Unterdessen geht es wohl nicht mehr um die Unterstützung der Kollegen in den neuen Bundesländern?
Im Vordergrund steht heute der kulturelle und wissenschaftliche Austausch. Dies macht auch Sinn, denn Ziel des Studiums der Rechtswissenschaft kann es nicht sein, nur das eigene Recht zu kennen. Vielmehr geht es darum, allgemein anerkannte Regeln zu erlernen, mit denen Konflikte reguliert werden können.
Die Rechtssysteme in Europa sind zwar nicht einheitlich, aber das juristische Denken hat gemeinsame Wurzeln. Oder die Menschenrechte beispielsweise beinhalten weltweit vergleichbare juristische Fragestellungen. Die internationale Zusammenarbeit und Auslandaufenthalte sind daher für Studierende der Rechtswissenschaft sinnvoll und meines Erachtens auch notwendig.
Wie sah und sieht die Rechtsgeschichte in der ehemaligen DDR aus?
Zu DDR-Zeiten gab es einerseits die marxistische Rechtsgeschichte. Andererseits befasste sich eine eher «unpolitische» Rechtsgeschichte mit Themen, die keinen auffälligen Bezug zum Marxismus hatten. Heute ist die Rechtsgeschichte der DDR zwar in den alten Bundesländern ein Forschungsthema, für die Kolleginnen und Kollegen in den neuen Bundesländer ist es aber noch zu früh, die eigene Geschichte aufzuarbeiten. Dies ist ein bekanntes Phänomen, das wir beispielsweise bezüglich der Rolle der Schweiz im Zweiten Weltkrieg auch kennen.

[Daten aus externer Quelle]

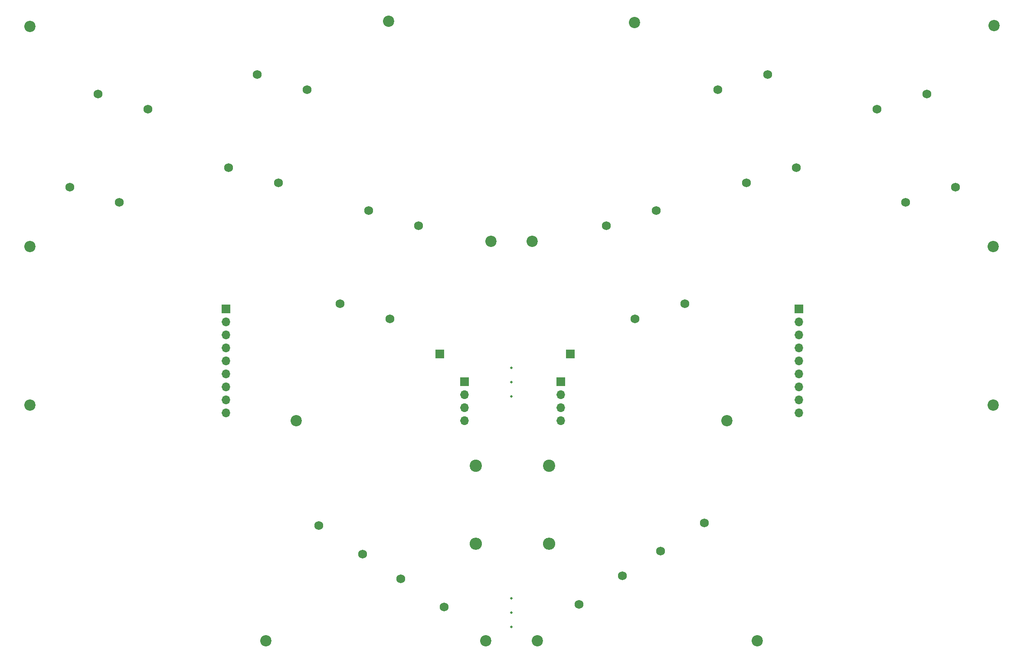
<source format=gts>
G04 #@! TF.GenerationSoftware,KiCad,Pcbnew,(6.0.10)*
G04 #@! TF.CreationDate,2023-07-31T18:02:40+01:00*
G04 #@! TF.ProjectId,magnetonekeys,6d61676e-6574-46f6-9e65-6b6579732e6b,rev?*
G04 #@! TF.SameCoordinates,Original*
G04 #@! TF.FileFunction,Soldermask,Top*
G04 #@! TF.FilePolarity,Negative*
%FSLAX46Y46*%
G04 Gerber Fmt 4.6, Leading zero omitted, Abs format (unit mm)*
G04 Created by KiCad (PCBNEW (6.0.10)) date 2023-07-31 18:02:40*
%MOMM*%
%LPD*%
G01*
G04 APERTURE LIST*
%ADD10C,1.750000*%
%ADD11R,1.700000X1.700000*%
%ADD12O,1.700000X1.700000*%
%ADD13C,2.200000*%
%ADD14C,0.500000*%
%ADD15C,2.400000*%
%ADD16O,2.400000X2.400000*%
G04 APERTURE END LIST*
D10*
X166521612Y-146681161D03*
X175042504Y-141147629D03*
D11*
X144170816Y-103174481D03*
D12*
X144170816Y-105714481D03*
X144170816Y-108254481D03*
X144170816Y-110794481D03*
D11*
X209493750Y-88966875D03*
D12*
X209493750Y-91506875D03*
X209493750Y-94046875D03*
X209493750Y-96586875D03*
X209493750Y-99126875D03*
X209493750Y-101666875D03*
X209493750Y-104206875D03*
X209493750Y-106746875D03*
X209493750Y-109286875D03*
D13*
X59393750Y-76786875D03*
D10*
X187217924Y-87935630D03*
X177501868Y-90906126D03*
D13*
X111393750Y-110786875D03*
D11*
X162975350Y-103174481D03*
D12*
X162975350Y-105714481D03*
X162975350Y-108254481D03*
X162975350Y-110794481D03*
D14*
X153393750Y-148286875D03*
X153393750Y-145496875D03*
X153393750Y-151076875D03*
D13*
X201393750Y-153786875D03*
D10*
X182498287Y-136305789D03*
X191019179Y-130772257D03*
D13*
X59393750Y-107786875D03*
X157393750Y-75786875D03*
X148393752Y-153786878D03*
D10*
X124289780Y-136857212D03*
X115768888Y-131323680D03*
D11*
X97653750Y-88956875D03*
D12*
X97653750Y-91496875D03*
X97653750Y-94036875D03*
X97653750Y-96576875D03*
X97653750Y-99116875D03*
X97653750Y-101656875D03*
X97653750Y-104196875D03*
X97653750Y-106736875D03*
X97653750Y-109276875D03*
D11*
X139408312Y-97786875D03*
D13*
X177393752Y-33036876D03*
D11*
X164872750Y-97786875D03*
D13*
X195393750Y-110786875D03*
X149393750Y-75786875D03*
D14*
X153393750Y-103286875D03*
X153393750Y-106076875D03*
X153393750Y-100496875D03*
D10*
X103741194Y-43145896D03*
X113457250Y-46116392D03*
X72701665Y-46936445D03*
X82417721Y-49906941D03*
D13*
X247393750Y-107786875D03*
D10*
X125497921Y-69718024D03*
X135213977Y-72688520D03*
D13*
X129393750Y-32786875D03*
D10*
X131745562Y-141699054D03*
X140266454Y-147232586D03*
X98171513Y-61363502D03*
X107887569Y-64333998D03*
D13*
X158393747Y-153786878D03*
D10*
X181648245Y-69718024D03*
X171932189Y-72688520D03*
D13*
X247561645Y-33615300D03*
D10*
X119928242Y-87935630D03*
X129644298Y-90906126D03*
D13*
X105393750Y-153786875D03*
X59393755Y-33786875D03*
D10*
X203404972Y-43145896D03*
X193688916Y-46116392D03*
X234444501Y-46936445D03*
X224728445Y-49906941D03*
X230298126Y-68124547D03*
X240014182Y-65154051D03*
X199258597Y-64333998D03*
X208974653Y-61363502D03*
D13*
X247393750Y-76786875D03*
D10*
X76848040Y-68124547D03*
X67131984Y-65154051D03*
D15*
X146393750Y-119595011D03*
D16*
X146393750Y-134835011D03*
D15*
X160752750Y-119595011D03*
D16*
X160752750Y-134835011D03*
M02*

</source>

In den gemeinsamen Seminaren haben wir auch bemerkt, dass sich die deutschen Studierenden mehr für die Unterschiede zwischen den politischen Systemen von Deutschland und der Schweiz interessieren als für eine DDR-Rechtsgeschichte, die sie selber nicht erlebt haben.
Welche Bedeutung hat die Rechtsgeschichte innerhalb der Rechtswissenschaft?
Wenn von Rechtsgeschichte die Rede ist, darf auch die Rechtsphilosophie nicht vergessen werden. Die Rechtsphilosophie fragt danach, wie Gerechtigkeit jeweils unterschiedlich definiert wird. Die Rechtsgeschichte untersucht dann die rechtliche Umsetzung dieser unterschiedlichen Vorstellungen. Die beiden Fächer zeigen auf, wie Recht entsteht, vergeht und dass es mit der Gesellschaft verbunden ist. Als Juristin und Jurist muss man sich bewusst sein, dass eine konkrete Rechtsordnung immer nur eine mögliche Lösung zu einer bestimmten Zeit an einem bestimmten Ort ist.
Wie sieht der Stellenwert der beiden Fächer in der Praxis aus?
In Deutschland sind beide Fächer vom Spardruck der Politiker bedroht. Hier zu sparen ist aber der falsche Ort, sofern man den demokratischen Rechtsstaat erhalten will. In der Schweiz besteht bisher keine unmittelbare Gefahr. An der Universität Zürich hatten Rechtsgeschichte und Rechtsphilosophie schon immer einen hohen Stellenwert. Auch im neuen Bachelor/Master-Studiengang bleibt die Rechtsgeschichte ein Pflichtfach, die Rechtsphilosophie ist weiterhin ein Wahlfach.